PROBLEM STATEMENT: Reproduce the part of the data that opens with the line containing "Les Batailles du" and closes with the line containing "boss不会发生改变。", both lines included. Leave the pictures out of your answer.

INFORMATION SUPPLIED:
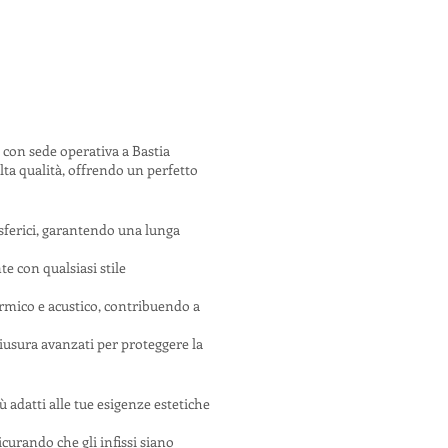
, con sede operativa a Bastia
alta qualità, offrendo un perfetto
osferici, garantendo una lunga
te con qualsiasi stile
ermico e acustico, contribuendo a
chiusura avanzati per proteggere la
 adatti alle tue esigenze estetiche
icurando che gli infissi siano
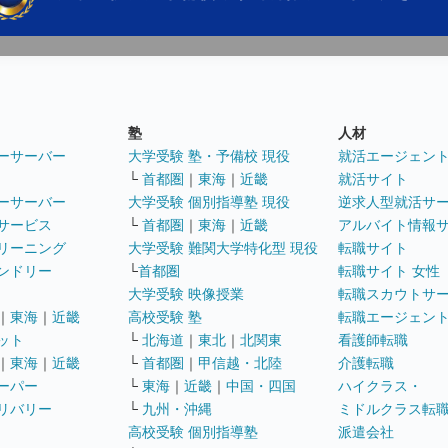
塾
人材
ーサーバー
大学受験 塾・予備校 現役
就活エージェン
└
首都圏
｜
東海
｜
近畿
就活サイト
ーサーバー
大学受験 個別指導塾 現役
逆求人型就活サ
サービス
└
首都圏
｜
東海
｜
近畿
アルバイト情報
リーニング
大学受験 難関大学特化型 現役
転職サイト
ンドリー
└
首都圏
転職サイト 女性
大学受験 映像授業
転職スカウトサ
｜
東海
｜
近畿
高校受験 塾
転職エージェン
ット
└
北海道
｜
東北
｜
北関東
看護師転職
｜
東海
｜
近畿
└
首都圏
｜
甲信越・北陸
介護転職
ーパー
└
東海
｜
近畿
｜
中国・四国
ハイクラス・
リバリー
└
九州・沖縄
ミドルクラス転
高校受験 個別指導塾
派遣会社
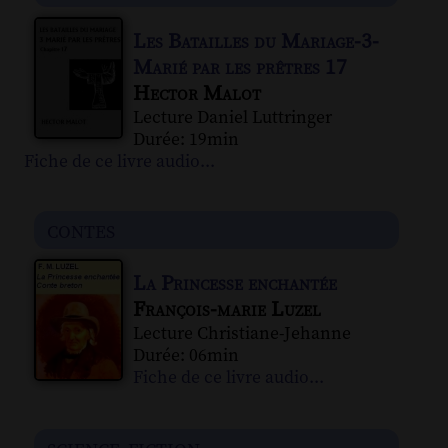
Les Batailles du Mariage-3-
Marié par les prêtres 17
Hector Malot
Lecture Daniel Luttringer
Durée: 19min
Fiche de ce livre audio...
contes
La Princesse enchantée
François-marie Luzel
Lecture Christiane-Jehanne
Durée: 06min
Fiche de ce livre audio...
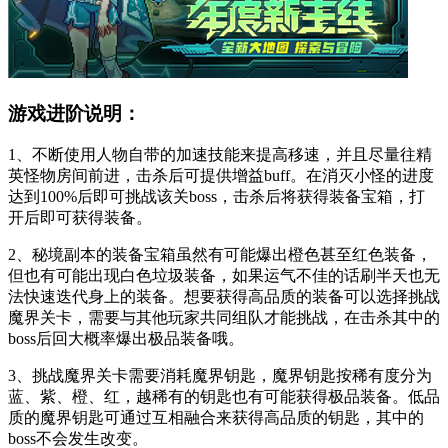
游戏进阶说明：
1、不断使用人物自带的加速技能来提高移速，并且尽量往精
英怪物房间前进，击杀后可提供增益buff。在消灭小怪的进度
达到100%后即可挑战该关boss，击杀后将获得装备宝箱，打
开后即可获得装备。
2、秘境副本的装备宝箱虽然有可能爆出橙色甚至红色装备，
但也有可能出现白色垃圾装备，如果运气不佳的话刷半天也无
法快速迭代身上的装备。想要获得高品质的装备可以选择挑战
魔界关卡，需要与其他玩家共同组队才能挑战，在击杀其中的
boss后回大概率爆出极品装备哦。
3、挑战魔界关卡需要消耗魔界钥匙，魔界钥匙按稀有度分为
蓝、紫、橙、红，越稀有的钥匙也有可能获得极品装备。低品
质的魔界钥匙可通过互相融合来获得高品质的钥匙，其中的
boss不会发生改变。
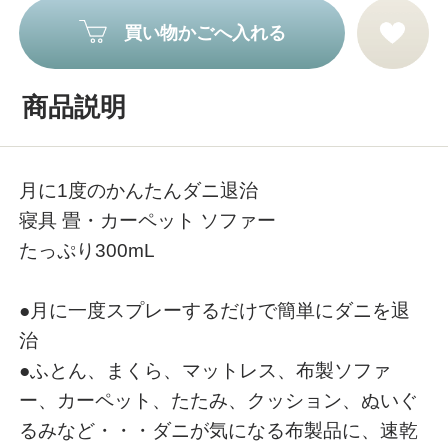
買い物かごへ入れる
商品説明
月に1度のかんたんダニ退治
寝具 畳・カーペット ソファー
たっぷり300mL
●月に一度スプレーするだけで簡単にダニを退
治
●ふとん、まくら、マットレス、布製ソファ
ー、カーペット、たたみ、クッション、ぬいぐ
るみなど・・・ダニが気になる布製品に、速乾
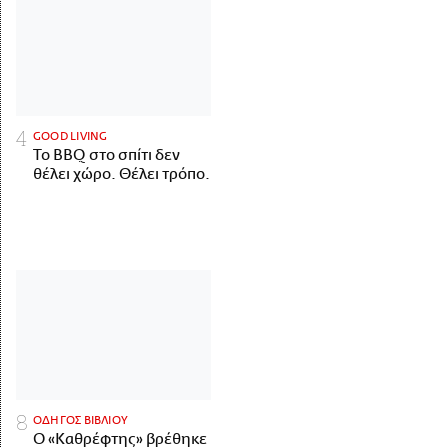
GOOD LIVING
Το BBQ στο σπίτι δεν
θέλει χώρο. Θέλει τρόπο.
ΟΔΗΓΟΣ ΒΙΒΛΙΟΥ
Ο «Καθρέφτης» βρέθηκε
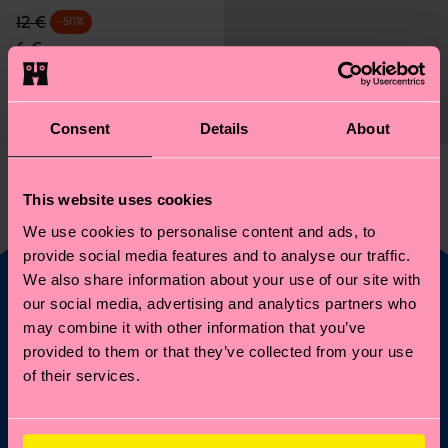
Precio original
Prix réduit
12 €
-50%
6 €
IN STOCK
MÉLANGE DE
COTON
BIOLOGIQUE
Consent
Details
About
Vous avez vu 1 de 1 produits.
This website uses cookies
We use cookies to personalise content and ads, to
provide social media features and to analyse our traffic.
We also share information about your use of our site with
our social media, advertising and analytics partners who
Envie de bénéficier
may combine it with other information that you’ve
provided to them or that they’ve collected from your use
de 10% de réduction
of their services.
sur votre première
commande ?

ANSWER SECTION:
Les Batailles du Mariage-3-
Marié par les prêtres 17
Hector Malot
Lecture Daniel Luttringer
Durée: 19min
Fiche de ce livre audio...
contes
La Princesse enchantée
François-marie Luzel
Lecture Christiane-Jehanne
Durée: 06min
Fiche de ce livre audio...
游戏进阶说明：
1、不断使用人物自带的加速技能来提高移速，并且尽量往精
英怪物房间前进，击杀后可提供增益buff。在消灭小怪的进度
达到100%后即可挑战该关boss，击杀后将获得装备宝箱，打
开后即可获得装备。
2、秘境副本的装备宝箱虽然有可能爆出橙色甚至红色装备，
但也有可能出现白色垃圾装备，如果运气不佳的话刷半天也无
法快速迭代身上的装备。想要获得高品质的装备可以选择挑战
魔界关卡，需要与其他玩家共同组队才能挑战，在击杀其中的
boss后回大概率爆出极品装备哦。
3、挑战魔界关卡需要消耗魔界钥匙，魔界钥匙按稀有度分为
蓝、紫、橙、红，越稀有的钥匙也有可能获得极品装备。低品
质的魔界钥匙可通过互相融合来获得高品质的钥匙，其中的
boss不会发生改变。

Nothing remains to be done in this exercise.